--- BEGIN Raw records ---

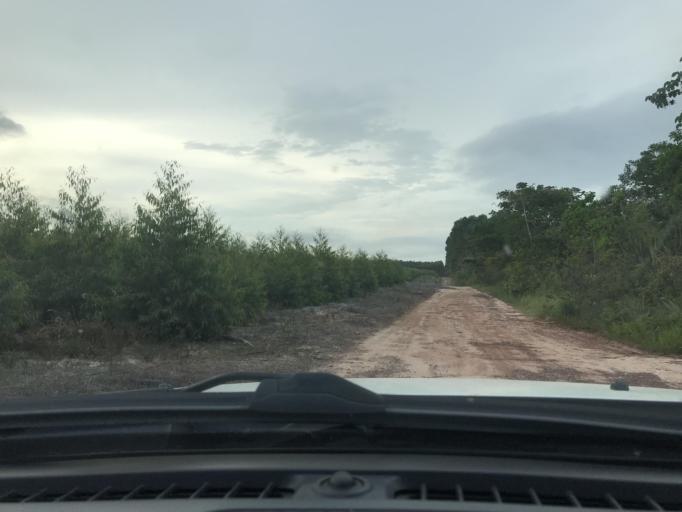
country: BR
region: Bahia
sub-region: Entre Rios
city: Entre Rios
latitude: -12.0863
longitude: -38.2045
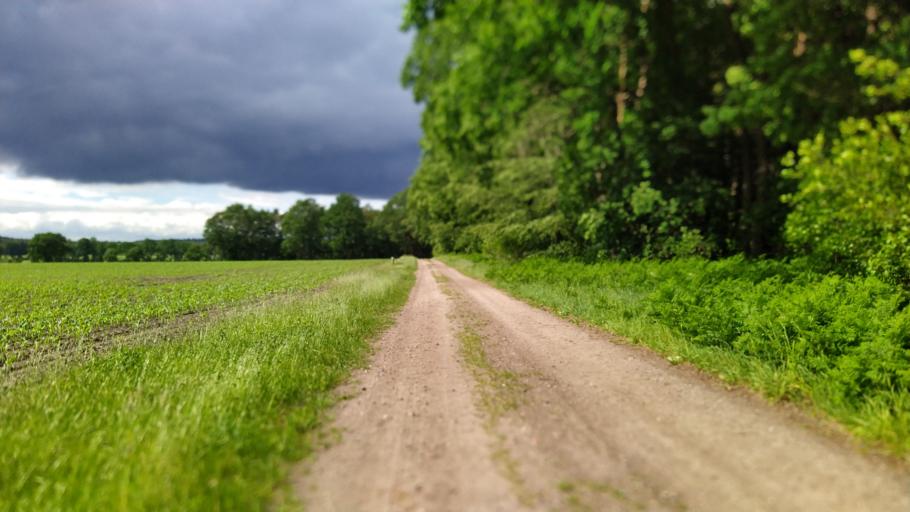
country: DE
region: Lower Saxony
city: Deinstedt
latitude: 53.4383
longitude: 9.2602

--- END Raw records ---

Exercise description
Reproduce every line of the material above word for word, leaving out the pictures.

Finished answer
country: BR
region: Bahia
sub-region: Entre Rios
city: Entre Rios
latitude: -12.0863
longitude: -38.2045
country: DE
region: Lower Saxony
city: Deinstedt
latitude: 53.4383
longitude: 9.2602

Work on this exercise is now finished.